RAVEN. / mcp boundary

MCP is transport, not authorization

Raven ships a local MCP server, so this boundary is ours to state plainly: MCP connects agents to tools and context. It is not a verdict authority, identity authority, authorization model, secret manager, wallet signer, or replacement for ed25519 receipt verification. Machine-readable: /mcp-security-boundary-policy.json.

Server trust is configuration, not inference

MCP server identity is explicit configuration — never inferred from text. Unknown MCP servers are blocked pending human review. Server output and tool descriptions are untrusted until validated; a tool returning "verdict: acceptable" is text, not a verdict — only the ed25519-verified receipt controls. No MCP server receives wallet signer secrets, publish tokens, or deployment tokens. Raven's own local MCP server is verification-only: it does not sign transactions, install packages, or execute shell commands.

Agent cards are claims, not credentials

Agent discovery is not trust. A card claiming "can verify token safety" proves nothing. Agent-to-agent handoff must carry the exact receipt JSON (or a retrievable reference plus signature-verification status); coverage gaps and staleness status are never dropped; unknown agents cannot expand receipt scope, request secrets, or bypass decision policy.

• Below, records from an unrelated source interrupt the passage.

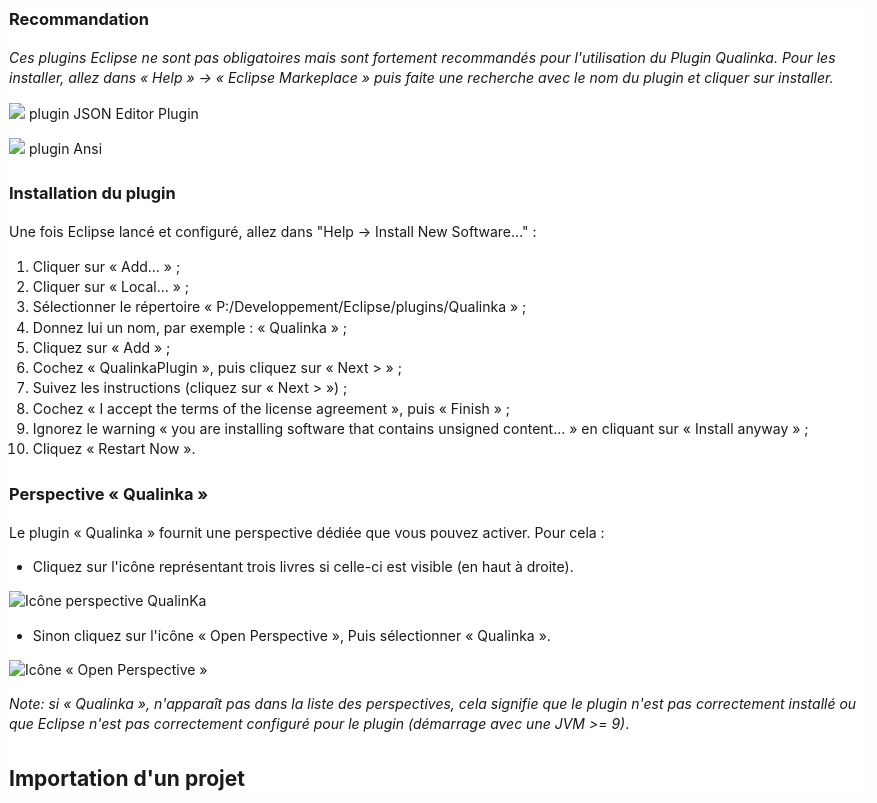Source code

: ### Recommandation

*Ces plugins Eclipse ne sont pas obligatoires mais sont fortement
recommandés pour l'utilisation du Plugin Qualinka. Pour les* *installer,
allez dans « Help » -\> « Eclipse Markeplace » puis faite une recherche
avec le nom du plugin et cliquer* *sur installer.*

![](./fig/eclipse-plugin-json-logo.png) plugin JSON Editor Plugin

![](./fig/eclipse-plugin-ansi-logo.png) plugin Ansi

### Installation du plugin

   
Une fois Eclipse lancé et configuré, allez dans "Help -\> Install New
Software…" :

1.  Cliquer sur « Add… » ;
2.  Cliquer sur « Local… » ;
3.  Sélectionner le répertoire «
    P:/Developpement/Eclipse/plugins/Qualinka » ;
4.  Donnez lui un nom, par exemple : « Qualinka » ;
5.  Cliquez sur « Add » ;
6.  Cochez « QualinkaPlugin », puis cliquez sur « Next \> » ;
7.  Suivez les instructions (cliquez sur « Next \> ») ;
8.  Cochez « I accept the terms of the license agreement », puis «
    Finish » ;
9.  Ignorez le warning « you are installing software that contains
    unsigned content… » en cliquant sur « Install anyway » ;
10. Cliquez « Restart Now ».

### Perspective « Qualinka »

Le plugin « Qualinka » fournit une perspective dédiée que vous pouvez
activer. Pour cela :

-   Cliquez sur l'icône représentant trois livres si celle-ci est
    visible (en haut à droite).

![Icône perspective QualinKa](./fig/plugin-icone-perspective.png)

-   Sinon cliquez sur l'icône « Open Perspective », Puis sélectionner
    « Qualinka ».

![Icône « Open Perspective »](./fig/plugin-icone-open-perspective.png)

*Note: si « Qualinka », n'apparaît pas dans la* *liste des perspectives,
cela signifie que le plugin n'est pas correctement installé* *ou que
Eclipse n'est pas correctement configuré pour le plugin (démarrage avec
une JVM \>= 9)*.

## Importation d'un projet
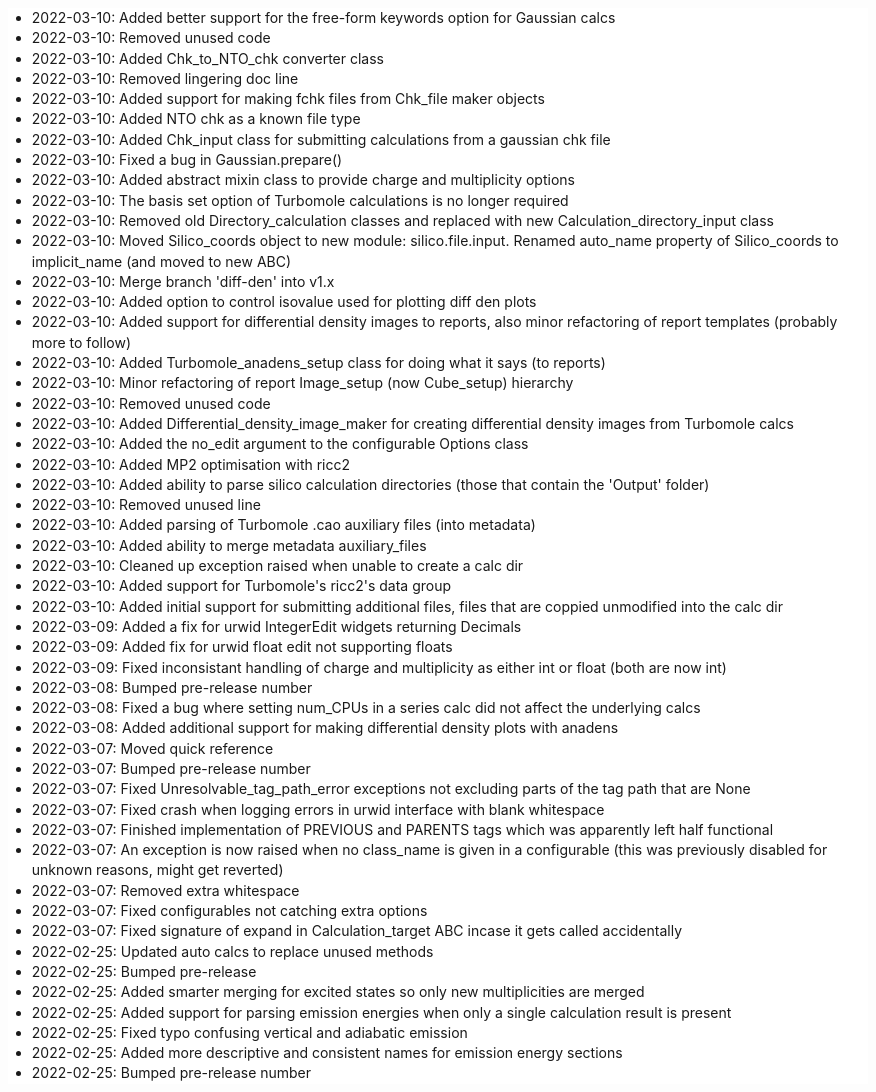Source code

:- 2022-03-10: Added better support for the free-form keywords option for Gaussian calcs
- 2022-03-10: Removed unused code
- 2022-03-10: Added Chk_to_NTO_chk converter class
- 2022-03-10: Removed lingering doc line
- 2022-03-10: Added support for making fchk files from Chk_file maker objects
- 2022-03-10: Added NTO chk as a known file type
- 2022-03-10: Added Chk_input class for submitting calculations from a gaussian chk file
- 2022-03-10: Fixed a bug in Gaussian.prepare()
- 2022-03-10: Added abstract mixin class to provide charge and multiplicity options
- 2022-03-10: The basis set option of Turbomole calculations is no longer required
- 2022-03-10: Removed old Directory_calculation classes and replaced with new Calculation_directory_input class
- 2022-03-10: Moved Silico_coords object to new module: silico.file.input. Renamed auto_name property of Silico_coords to implicit_name (and moved to new ABC)
- 2022-03-10: Merge branch 'diff-den' into v1.x
- 2022-03-10: Added option to control isovalue used for plotting diff den plots
- 2022-03-10: Added support for differential density images to reports, also minor refactoring of report templates (probably more to follow)
- 2022-03-10: Added Turbomole_anadens_setup class for doing what it says (to reports)
- 2022-03-10: Minor refactoring of report Image_setup (now Cube_setup) hierarchy
- 2022-03-10: Removed unused code
- 2022-03-10: Added Differential_density_image_maker for creating differential density images from Turbomole calcs
- 2022-03-10: Added the no_edit argument to the configurable Options class
- 2022-03-10: Added MP2 optimisation with ricc2
- 2022-03-10: Added ability to parse silico calculation directories (those that contain the 'Output' folder)
- 2022-03-10: Removed unused line
- 2022-03-10: Added parsing of Turbomole .cao auxiliary files (into metadata)
- 2022-03-10: Added ability to merge metadata auxiliary_files
- 2022-03-10: Cleaned up exception raised when unable to create a calc dir
- 2022-03-10: Added support for Turbomole's ricc2's  data group
- 2022-03-10: Added initial support for submitting additional files, files that are coppied unmodified into the calc dir
- 2022-03-09: Added a fix for urwid IntegerEdit widgets returning Decimals
- 2022-03-09: Added fix for urwid float edit not supporting floats
- 2022-03-09: Fixed inconsistant handling of charge and multiplicity as either int or float (both are now int)
- 2022-03-08: Bumped pre-release number
- 2022-03-08: Fixed a bug where setting num_CPUs in a series calc did not affect the underlying calcs
- 2022-03-08: Added additional support for making differential density plots with anadens
- 2022-03-07: Moved quick reference
- 2022-03-07: Bumped pre-release number
- 2022-03-07: Fixed Unresolvable_tag_path_error exceptions not excluding parts of the tag path that are None
- 2022-03-07: Fixed crash when logging errors in urwid interface with blank whitespace
- 2022-03-07: Finished implementation of PREVIOUS and PARENTS tags which was apparently left half functional
- 2022-03-07: An exception is now raised when no class_name is given in a configurable (this was previously disabled for unknown reasons, might get reverted)
- 2022-03-07: Removed extra whitespace
- 2022-03-07: Fixed configurables not catching extra options
- 2022-03-07: Fixed signature of expand in Calculation_target ABC incase it gets called accidentally
- 2022-02-25: Updated auto calcs to replace unused methods
- 2022-02-25: Bumped pre-release
- 2022-02-25: Added smarter merging for excited states so only new multiplicities are merged
- 2022-02-25: Added support for parsing emission energies when only a single calculation result is present
- 2022-02-25: Fixed typo confusing vertical and adiabatic emission
- 2022-02-25: Added more descriptive and consistent names for emission energy sections
- 2022-02-25: Bumped pre-release number
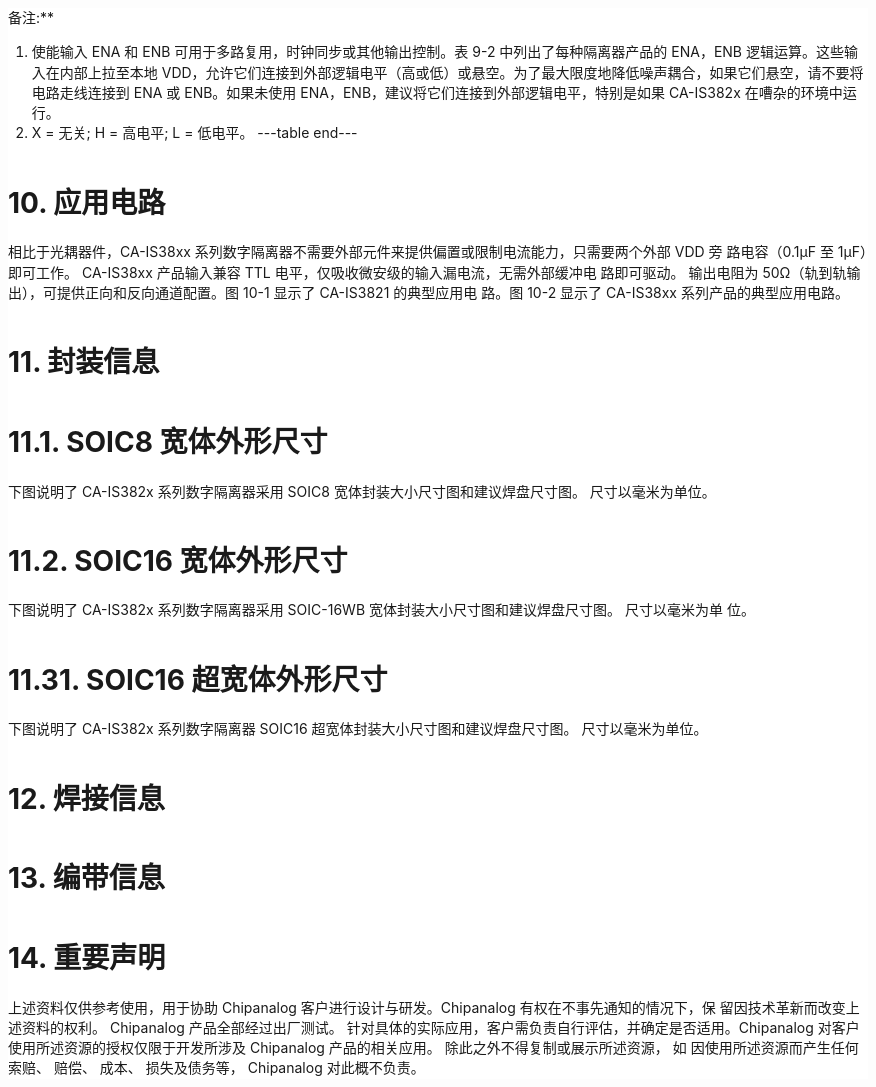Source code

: 
备注:**
1. 使能输入 ENA 和 ENB 可用于多路复用，时钟同步或其他输出控制。表 9-2 中列出了每种隔离器产品的 ENA，ENB 逻辑运算。这些输入在内部上拉至本地 VDD，允许它们连接到外部逻辑电平（高或低）或悬空。为了最大限度地降低噪声耦合，如果它们悬空，请不要将电路走线连接到 ENA 或 ENB。如果未使用 ENA，ENB，建议将它们连接到外部逻辑电平，特别是如果 CA-IS382x 在嘈杂的环境中运行。
2. X = 无关; H = 高电平; L = 低电平。
---table end---


# 10. 应用电路
相比于光耦器件，CA-IS38xx 系列数字隔离器不需要外部元件来提供偏置或限制电流能力，只需要两个外部 VDD 旁
路电容（0.1μF 至 1μF）即可工作。 CA-IS38xx 产品输入兼容 TTL 电平，仅吸收微安级的输入漏电流，无需外部缓冲电
路即可驱动。 输出电阻为 50Ω（轨到轨输出），可提供正向和反向通道配置。图 10-1 显示了 CA-IS3821 的典型应用电
路。图 10-2 显示了 CA-IS38xx 系列产品的典型应用电路。 



# 11. 封装信息
# 11.1. SOIC8 宽体外形尺寸
下图说明了 CA-IS382x 系列数字隔离器采用 SOIC8 宽体封装大小尺寸图和建议焊盘尺寸图。 尺寸以毫米为单位。
# 11.2. SOIC16 宽体外形尺寸
下图说明了 CA-IS382x 系列数字隔离器采用 SOIC-16WB 宽体封装大小尺寸图和建议焊盘尺寸图。 尺寸以毫米为单
位。
# 11.31. SOIC16 超宽体外形尺寸
下图说明了 CA-IS382x 系列数字隔离器 SOIC16 超宽体封装大小尺寸图和建议焊盘尺寸图。 尺寸以毫米为单位。


# 12. 焊接信息


# 13. 编带信息


# 14. 重要声明
上述资料仅供参考使用，用于协助 Chipanalog 客户进行设计与研发。Chipanalog 有权在不事先通知的情况下，保
留因技术革新而改变上述资料的权利。
Chipanalog 产品全部经过出厂测试。 针对具体的实际应用，客户需负责自行评估，并确定是否适用。Chipanalog
对客户使用所述资源的授权仅限于开发所涉及 Chipanalog 产品的相关应用。 除此之外不得复制或展示所述资源， 如
因使用所述资源而产生任何索赔、 赔偿、 成本、 损失及债务等， Chipanalog 对此概不负责。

Orchestration patterns are not trust guarantees

Sequence, parallel, routing, loop, supervisor, judge, human-in-the-loop — every pattern preserves the same receipt invariants. A supervisor coordinates but cannot alter a receipt. A judge model may recommend escalation but cannot override a deterministic verdict or an invalid-signature failure. A human may approve business action on a valid receipt but cannot make an invalid, unsigned, tampered, or unknown-key receipt valid. On conflict: the signed receipt and decision policy beat model output, memory, tool summaries, screenshots, badges, and remote-agent claims. Rehearse it: drills 26–30.